## START Page extract

From Casetext: Smarter Legal Research

Bodyguard Prods., Inc. v. Doe

UNITED STATES DISTRICT COURT FOR THE DISTRICT OF HAWAII
Mar 7, 2019
CIVIL NO. 18-00276 JAO-RLP (D. Haw. Mar. 7, 2019)

Opinion

CIVIL NO. 18-00276 JAO-RLP

03-07-2019

BODYGUARD PRODUCTIONS, INC., Plaintiff, v. DOE 1 dba showboxappdownload.com; KEITH NORTON, Defendants.


ORDER DENYING PLAINTIFF'S MOTION FOR RECONSIDERATION OF ORDER ADOPTING THE MAGISTRATE JUDGE'S FINDINGS AND RECOMMENDATION TO GRANT IN PART AND DENY IN PART PLAINTIFF'S MOTION FOR DEFAULT JUDGMENT AGAINST DEFENDANT KEITH NORTON

Before the Court is Plaintiff Bodyguard Productions, Inc's ("Plaintiff") Motion for Reconsideration of Order [Doc. #35] Adopting the Magistrate Judge's Findings and Recommendation [Doc. # 33], filed March 4, 2019. This matter shall be decided without a hearing pursuant to Rule 7.2(e) of the Local Rules of Practice for the U.S. District Court for the District of Hawaii. For the reasons articulated below, the Court DENIES the Motion.

BACKGROUND

On December 12, 2018, the Magistrate Judge issued a Findings and Recommendation to Grant in Part and Deny in Part Plaintiff's Motion for Default Judgment Against Defendant Keith Norton ("F&R"). Doc. No. 33.

On December 17, 2018, Plaintiff filed Written Objections to Magistrate Judge's Findings and Recommendations Granting in Part and Denying in Part Plaintiff's Motion for Default Judgment Against Defendant Keith Norton. Doc. No. 34.

On February 21, 2019, the Court issued an Order Adopting the Magistrate Judge's Findings and Recommendation to Grant in Part and Deny in Part Plaintiff's Motion for Default Judgment Against Defendant Keith Norton ("Order"). Doc. No. 35. Default Judgment entered the same day. Doc. No. 36

The present Motion followed. Doc. No. 37.

DISCUSSION

Plaintiff moves for reconsideration of the Order pursuant to Federal Rule of Civil Procedure ("FRCP") 59(e). In particular, Plaintiff argues that the Court's conclusion regarding the hours reasonably expended in the action was based on a manifest error of fact.

## END Page extract

### Objective 1
Pull out every line of the listing below and repeat each one word for word, leaving out the pictures.

## START Listing

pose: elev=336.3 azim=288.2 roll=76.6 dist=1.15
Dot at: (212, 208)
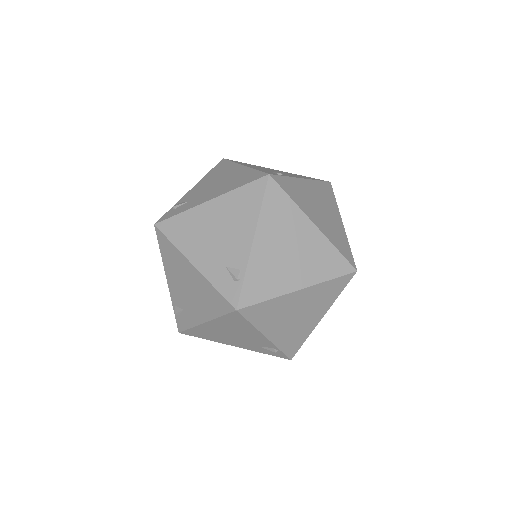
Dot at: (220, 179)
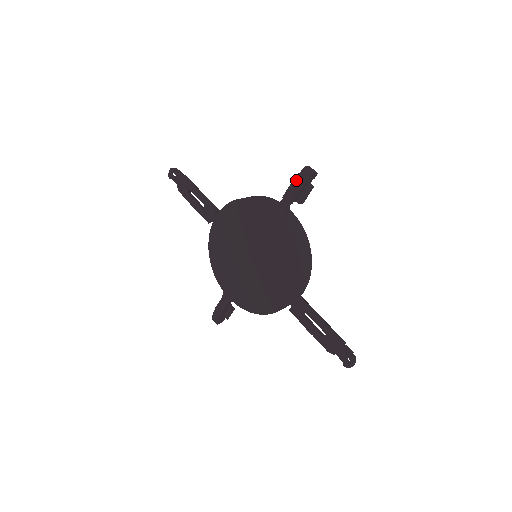
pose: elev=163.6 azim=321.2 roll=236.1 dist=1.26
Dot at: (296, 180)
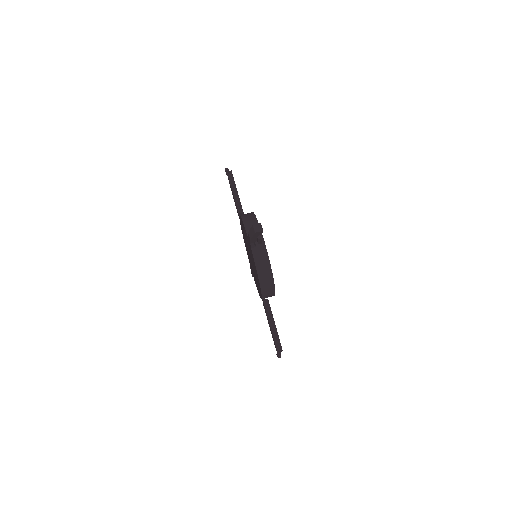
Dot at: (250, 231)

## END Listing

### Objective 2
From the court order above, copy the passage starting with "Before the Court" and going on through "Doc. No. 34." without changing a word.

### Output 1
pose: elev=336.3 azim=288.2 roll=76.6 dist=1.15
Dot at: (212, 208)
Dot at: (220, 179)
pose: elev=163.6 azim=321.2 roll=236.1 dist=1.26
Dot at: (296, 180)
Dot at: (250, 231)

### Output 2
Before the Court is Plaintiff Bodyguard Productions, Inc's ("Plaintiff") Motion for Reconsideration of Order [Doc. #35] Adopting the Magistrate Judge's Findings and Recommendation [Doc. # 33], filed March 4, 2019. This matter shall be decided without a hearing pursuant to Rule 7.2(e) of the Local Rules of Practice for the U.S. District Court for the District of Hawaii. For the reasons articulated below, the Court DENIES the Motion.

BACKGROUND

On December 12, 2018, the Magistrate Judge issued a Findings and Recommendation to Grant in Part and Deny in Part Plaintiff's Motion for Default Judgment Against Defendant Keith Norton ("F&R"). Doc. No. 33.

On December 17, 2018, Plaintiff filed Written Objections to Magistrate Judge's Findings and Recommendations Granting in Part and Denying in Part Plaintiff's Motion for Default Judgment Against Defendant Keith Norton. Doc. No. 34.